Is that complete enough a list?

Unlike security clearances, I am under the impression that positions of public trust are not affected by foreign influence, so your wife's nationality is not an issue (that said, I do know of people with security clearances that have foreign national wives, but they are very closely investigated). I have not been able to find a citation for that with a quick search, so keep that in mind. I don't know if that would go as far as allowing you to have dual nationality. It would be expected that for a security clearance that you renounce your second citizenship.
posted by saeculorum at 7:06 AM on August 19, 2012 [2 favorites]

Here's what I said in a previous thread about clearances:

From what little I know about clearances (in the US), it seems like one huge question they have is, "are you open to blackmail?" Therefore, if you have a gambling addiction, drug addiction, secret penchant for hookers, etc., then you are likely to get turned down not for being a bad person, but for being someone who could get blackmailed. In your case, it seems like being upfront about it right off the bat will help make it clear that you have no problem with your past, and it's not something you feel you need to hush up - therefore, you're not at risk for getting blackmailed.

Basically, don't let your emotions get involved. It's just business. Having this classification isn't really that different from CPR certification or a commercial truck driver's license. It's a piece of paper that lets you do certain things. It's not a referendum on whether you're a good person, whether you made good financial decisions, married the right person, etc.

As you fill out your application, look at it from the perspective of the investigator. If you end up being a spy, thief, or psychopath, is the investigator going to get in trouble? Is the Washington Post going to be running op-eds asking "what idiot let THAT loose cannon through?"

I think things they really care about are:
* Does this person have debt that will make him/her tempted to steal or do other bad things?
* Does this person have vices that will create debt (see above)?
* Does this person have foreign connections will tempt him/her to pass on information?
* Does this person have secrets that make him/her vulnerable to blackmail?

So debt, vices, foreign connections and secrets per se are not dealbreakers. But you should be very explicit about why your situation does not make you a threat to security. Debt that you have a plan to pay off is very different from debt stemming from an untreated and ongoing gambling addiction.

The only thing that looks like a possible dealbreaker is the dual citizenship and having a foreign passport. How important is the passport to you? And how valuable is having the classification? In some areas / industries having a security clearance means it's easier to get jobs and you get paid more. I don't know how it is in your industry, but you might want to choose the Position of Public Trust classification over the passport at this point in your career.
posted by selfmedicating at 11:10 AM on August 19, 2012

I don't know much about positions of public trust, but I do know a little about security clearances and will echo what saeculorum said, repeating it for emphasis:

Whatever you do, do not lie, misstate, gloss over, falsify, evade, misrepresent, distract, deceive, or perjure yourself on the question form.

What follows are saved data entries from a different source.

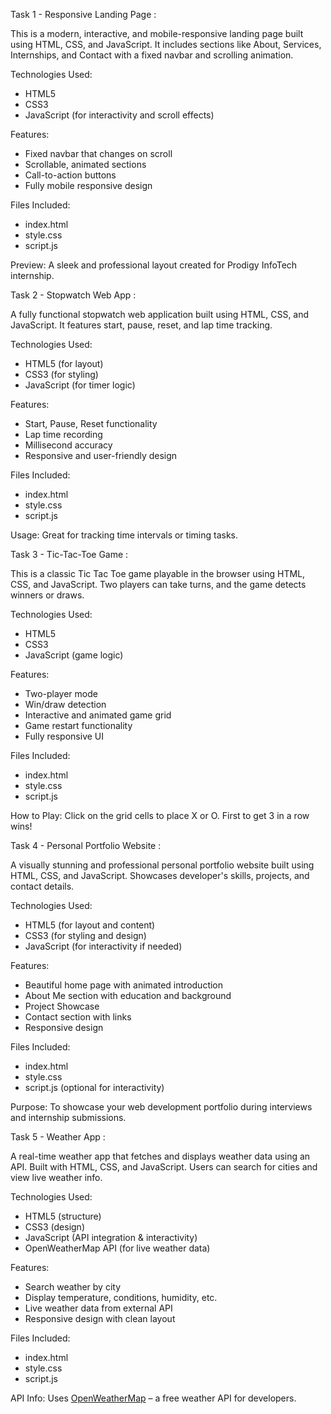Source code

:Task 1 - Responsive Landing Page :

This is a modern, interactive, and mobile-responsive landing page built using HTML, CSS, and JavaScript. It includes sections like About, Services, Internships, and Contact with a fixed navbar and scrolling animation.

Technologies Used:
- HTML5
- CSS3
- JavaScript (for interactivity and scroll effects)

Features:
- Fixed navbar that changes on scroll
- Scrollable, animated sections
- Call-to-action buttons
- Fully mobile responsive design

Files Included:
- index.html
- style.css
- script.js

Preview:
A sleek and professional layout created for Prodigy InfoTech internship.



Task 2 - Stopwatch Web App :

A fully functional stopwatch web application built using HTML, CSS, and JavaScript. It features start, pause, reset, and lap time tracking.

Technologies Used:
- HTML5 (for layout)
- CSS3 (for styling)
- JavaScript (for timer logic)

Features:
- Start, Pause, Reset functionality
- Lap time recording
- Millisecond accuracy
- Responsive and user-friendly design

Files Included:
- index.html
- style.css
- script.js

Usage:
Great for tracking time intervals or timing tasks.



Task 3 - Tic-Tac-Toe Game :

This is a classic Tic Tac Toe game playable in the browser using HTML, CSS, and JavaScript. Two players can take turns, and the game detects winners or draws.

Technologies Used:
- HTML5
- CSS3
- JavaScript (game logic)

Features:
- Two-player mode
- Win/draw detection
- Interactive and animated game grid
- Game restart functionality
- Fully responsive UI

Files Included:
- index.html
- style.css
- script.js

How to Play:
Click on the grid cells to place X or O. First to get 3 in a row wins!



Task 4 - Personal Portfolio Website :

A visually stunning and professional personal portfolio website built using HTML, CSS, and JavaScript. Showcases developer's skills, projects, and contact details.

Technologies Used:
- HTML5 (for layout and content)
- CSS3 (for styling and design)
- JavaScript (for interactivity if needed)

Features:
- Beautiful home page with animated introduction
- About Me section with education and background
- Project Showcase
- Contact section with links
- Responsive design

Files Included:
- index.html
- style.css
- script.js (optional for interactivity)

Purpose:
To showcase your web development portfolio during interviews and internship submissions.



Task 5 - Weather App :

A real-time weather app that fetches and displays weather data using an API. Built with HTML, CSS, and JavaScript. Users can search for cities and view live weather info.

Technologies Used:
- HTML5 (structure)
- CSS3 (design)
- JavaScript (API integration & interactivity)
- OpenWeatherMap API (for live weather data)

Features:
- Search weather by city
- Display temperature, conditions, humidity, etc.
- Live weather data from external API
- Responsive design with clean layout

Files Included:
- index.html
- style.css
- script.js

API Info:
Uses [OpenWeatherMap](https://openweathermap.org/api) – a free weather API for developers.








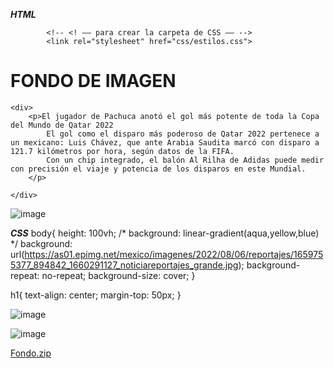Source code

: *****HTML*****
<!DOCTYPE html>
<html lang="en">
<head>
    <meta charset="UTF-8">
    <meta http-equiv="X-UA-Compatible" content="IE=edge">
    <meta name="viewport" content="width=device-width, initial-scale=1.0">
    <title>Fondo</title>

            <!-- <! –– para crear la carpeta de CSS –– -->
            <link rel="stylesheet" href="css/estilos.css">
</head>
<body>
    <h1>FONDO DE IMAGEN</h1>

    <div>
        <p>El jugador de Pachuca anotó el gol más potente de toda la Copa del Mundo de Qatar 2022
            El gol como el disparo más poderoso de Qatar 2022 pertenece a un mexicano: Luis Chávez, que ante Arabia Saudita marcó con disparo a 121.7 kilómetros por hora, según datos de la FIFA.
            Con un chip integrado, el balón Al Rilha de Adidas puede medir con precisión el viaje y potencia de los disparos en este Mundial.
        </p>
        
    </div>
    
</body>
</html>

![image](https://user-images.githubusercontent.com/61428623/205467317-676a0837-e4fc-494e-a46f-5b8db23bf7e5.png)


*****CSS*****
body{
     height: 100vh;
    /* background: linear-gradient(aqua,yellow,blue)  */
    background: url(https://as01.epimg.net/mexico/imagenes/2022/08/06/reportajes/1659755377_894842_1660291127_noticiareportajes_grande.jpg);
    background-repeat: no-repeat;
    background-size: cover;
}

h1{
    text-align: center;
    margin-top: 50px;
}

![image](https://user-images.githubusercontent.com/61428623/205467320-d09b5e50-5c29-4f67-a9ad-e05aa19611fb.png)

![image](https://user-images.githubusercontent.com/61428623/205467324-508cf4e0-f532-4072-81ec-d0fdd715d379.png)

[Fondo.zip](https://github.com/Armando573/Diseno_Web/files/10147565/Fondo.zip)


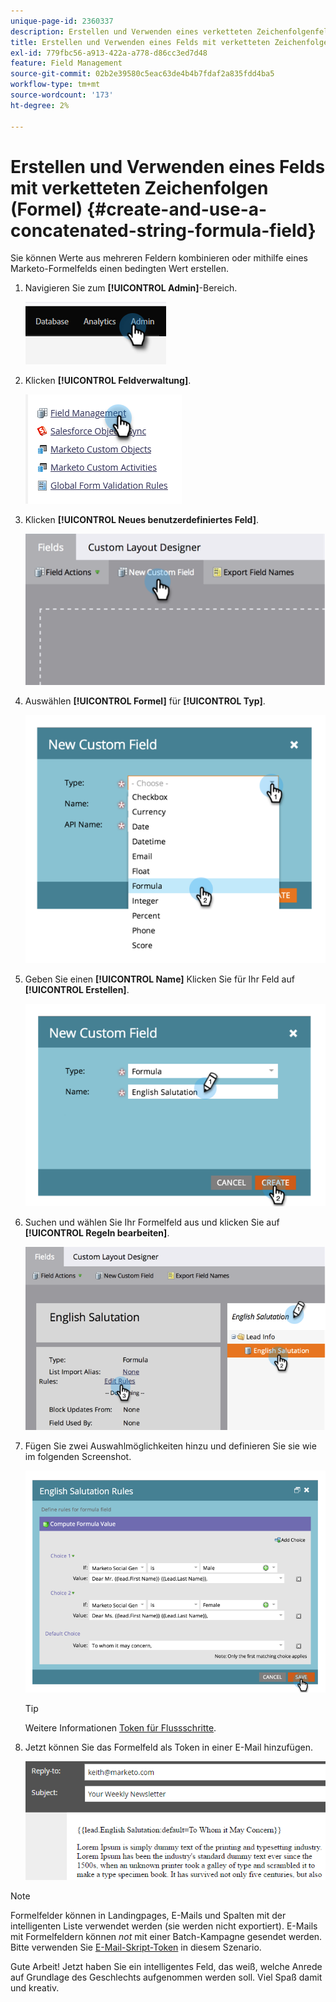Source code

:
 ```yaml
---
unique-page-id: 2360337
description: Erstellen und Verwenden eines verketteten Zeichenfolgenfelds (Formel) - Marketo Docs - Produktdokumentation
title: Erstellen und Verwenden eines Felds mit verketteten Zeichenfolgen (Formel)
exl-id: 779fbc56-a913-422a-a778-d86cc3ed7d48
feature: Field Management
source-git-commit: 02b2e39580c5eac63de4b4b7fdaf2a835fdd4ba5
workflow-type: tm+mt
source-wordcount: '173'
ht-degree: 2%

---
```


# Erstellen und Verwenden eines Felds mit verketteten Zeichenfolgen (Formel) {#create-and-use-a-concatenated-string-formula-field}

Sie können Werte aus mehreren Feldern kombinieren oder mithilfe eines Marketo-Formelfelds einen bedingten Wert erstellen.

1. Navigieren Sie zum **[!UICONTROL Admin]**-Bereich.

   ![](assets/create-and-use-a-concatenated-string-formula-field-1.png)

1. Klicken **[!UICONTROL Feldverwaltung]**.

   ![](assets/create-and-use-a-concatenated-string-formula-field-2.png)

1. Klicken **[!UICONTROL Neues benutzerdefiniertes Feld]**.

   ![](assets/create-and-use-a-concatenated-string-formula-field-3.png)

1. Auswählen **[!UICONTROL Formel]** für **[!UICONTROL Typ]**.

   ![](assets/create-and-use-a-concatenated-string-formula-field-4.png)

1. Geben Sie einen **[!UICONTROL Name]** Klicken Sie für Ihr Feld auf **[!UICONTROL Erstellen]**.

   ![](assets/create-and-use-a-concatenated-string-formula-field-5.png)

1. Suchen und wählen Sie Ihr Formelfeld aus und klicken Sie auf **[!UICONTROL Regeln bearbeiten]**.

   ![](assets/create-and-use-a-concatenated-string-formula-field-6.png)

1. Fügen Sie zwei Auswahlmöglichkeiten hinzu und definieren Sie sie wie im folgenden Screenshot.

   ![](assets/create-and-use-a-concatenated-string-formula-field-7.png)

   >[!TIP]
   >
   >Weitere Informationen [Token für Flussschritte](/help/marketo/product-docs/core-marketo-concepts/smart-campaigns/flow-actions/use-tokens-in-flow-steps.md).

1. Jetzt können Sie das Formelfeld als Token in einer E-Mail hinzufügen.

   ![](assets/create-and-use-a-concatenated-string-formula-field-8.png)

>[!NOTE]
>
>Formelfelder können in Landingpages, E-Mails und Spalten mit der intelligenten Liste verwendet werden (sie werden nicht exportiert). E-Mails mit Formelfeldern können _not_ mit einer Batch-Kampagne gesendet werden. Bitte verwenden Sie [E-Mail-Skript-Token](/help/marketo/product-docs/email-marketing/general/using-tokens/create-an-email-script-token.md) in diesem Szenario.

Gute Arbeit! Jetzt haben Sie ein intelligentes Feld, das weiß, welche Anrede auf Grundlage des Geschlechts aufgenommen werden soll. Viel Spaß damit und kreativ.
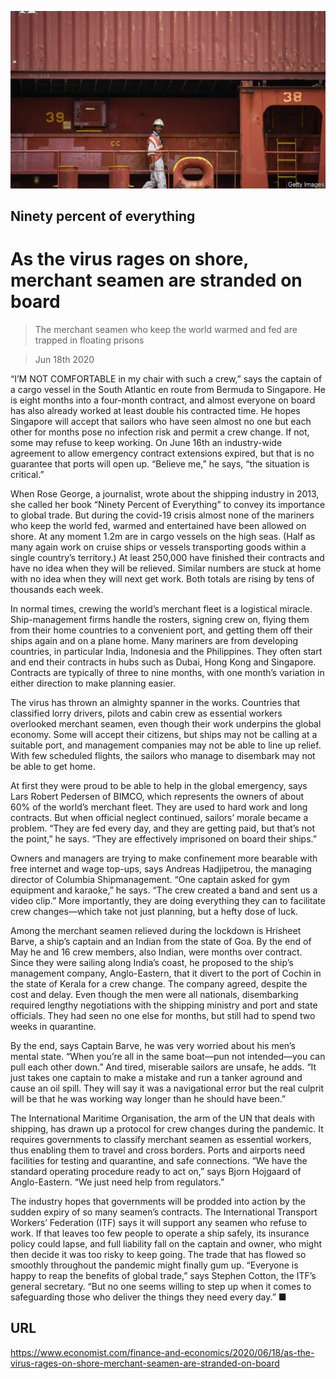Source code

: ![](./images/20200620_FNP002.jpg)

## Ninety percent of everything

# As the virus rages on shore, merchant seamen are stranded on board

> The merchant seamen who keep the world warmed and fed are trapped in floating prisons

> Jun 18th 2020

“I’M NOT COMFORTABLE in my chair with such a crew,” says the captain of a cargo vessel in the South Atlantic en route from Bermuda to Singapore. He is eight months into a four-month contract, and almost everyone on board has also already worked at least double his contracted time. He hopes Singapore will accept that sailors who have seen almost no one but each other for months pose no infection risk and permit a crew change. If not, some may refuse to keep working. On June 16th an industry-wide agreement to allow emergency contract extensions expired, but that is no guarantee that ports will open up. “Believe me,” he says, “the situation is critical.”

When Rose George, a journalist, wrote about the shipping industry in 2013, she called her book “Ninety Percent of Everything” to convey its importance to global trade. But during the covid-19 crisis almost none of the mariners who keep the world fed, warmed and entertained have been allowed on shore. At any moment 1.2m are in cargo vessels on the high seas. (Half as many again work on cruise ships or vessels transporting goods within a single country’s territory.) At least 250,000 have finished their contracts and have no idea when they will be relieved. Similar numbers are stuck at home with no idea when they will next get work. Both totals are rising by tens of thousands each week.

In normal times, crewing the world’s merchant fleet is a logistical miracle. Ship-management firms handle the rosters, signing crew on, flying them from their home countries to a convenient port, and getting them off their ships again and on a plane home. Many mariners are from developing countries, in particular India, Indonesia and the Philippines. They often start and end their contracts in hubs such as Dubai, Hong Kong and Singapore. Contracts are typically of three to nine months, with one month’s variation in either direction to make planning easier.

The virus has thrown an almighty spanner in the works. Countries that classified lorry drivers, pilots and cabin crew as essential workers overlooked merchant seamen, even though their work underpins the global economy. Some will accept their citizens, but ships may not be calling at a suitable port, and management companies may not be able to line up relief. With few scheduled flights, the sailors who manage to disembark may not be able to get home.

At first they were proud to be able to help in the global emergency, says Lars Robert Pedersen of BIMCO, which represents the owners of about 60% of the world’s merchant fleet. They are used to hard work and long contracts. But when official neglect continued, sailors’ morale became a problem. “They are fed every day, and they are getting paid, but that’s not the point,” he says. “They are effectively imprisoned on board their ships.”

Owners and managers are trying to make confinement more bearable with free internet and wage top-ups, says Andreas Hadjipetrou, the managing director of Columbia Shipmanagement. “One captain asked for gym equipment and karaoke,” he says. “The crew created a band and sent us a video clip.” More importantly, they are doing everything they can to facilitate crew changes—which take not just planning, but a hefty dose of luck.

Among the merchant seamen relieved during the lockdown is Hrisheet Barve, a ship’s captain and an Indian from the state of Goa. By the end of May he and 16 crew members, also Indian, were months over contract. Since they were sailing along India’s coast, he proposed to the ship’s management company, Anglo-Eastern, that it divert to the port of Cochin in the state of Kerala for a crew change. The company agreed, despite the cost and delay. Even though the men were all nationals, disembarking required lengthy negotiations with the shipping ministry and port and state officials. They had seen no one else for months, but still had to spend two weeks in quarantine.

By the end, says Captain Barve, he was very worried about his men’s mental state. “When you’re all in the same boat—pun not intended—you can pull each other down.” And tired, miserable sailors are unsafe, he adds. “It just takes one captain to make a mistake and run a tanker aground and cause an oil spill. They will say it was a navigational error but the real culprit will be that he was working way longer than he should have been.”

The International Maritime Organisation, the arm of the UN that deals with shipping, has drawn up a protocol for crew changes during the pandemic. It requires governments to classify merchant seamen as essential workers, thus enabling them to travel and cross borders. Ports and airports need facilities for testing and quarantine, and safe connections. “We have the standard operating procedure ready to act on,” says Bjorn Hojgaard of Anglo-Eastern. “We just need help from regulators.”

The industry hopes that governments will be prodded into action by the sudden expiry of so many seamen’s contracts. The International Transport Workers’ Federation (ITF) says it will support any seamen who refuse to work. If that leaves too few people to operate a ship safely, its insurance policy could lapse, and full liability fall on the captain and owner, who might then decide it was too risky to keep going. The trade that has flowed so smoothly throughout the pandemic might finally gum up. “Everyone is happy to reap the benefits of global trade,” says Stephen Cotton, the ITF’s general secretary. “But no one seems willing to step up when it comes to safeguarding those who deliver the things they need every day.” ■

## URL

https://www.economist.com/finance-and-economics/2020/06/18/as-the-virus-rages-on-shore-merchant-seamen-are-stranded-on-board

I don't think we know enough to say whether or not your background will raise any red flags, but I can tell you that misrepresenting yourself is about the worst possible thing you can do during a background investigation. Being honest about your past financial difficulties and what you're doing to resolve them is the best thing you can do.

I wouldn't think being married to a non-US citizen would be a show-stopper (although it might warrant closer investigation), but having dual citizenship could cause issues (at least if this were security clearance; I don't know if this also holds true for a public trust clearance).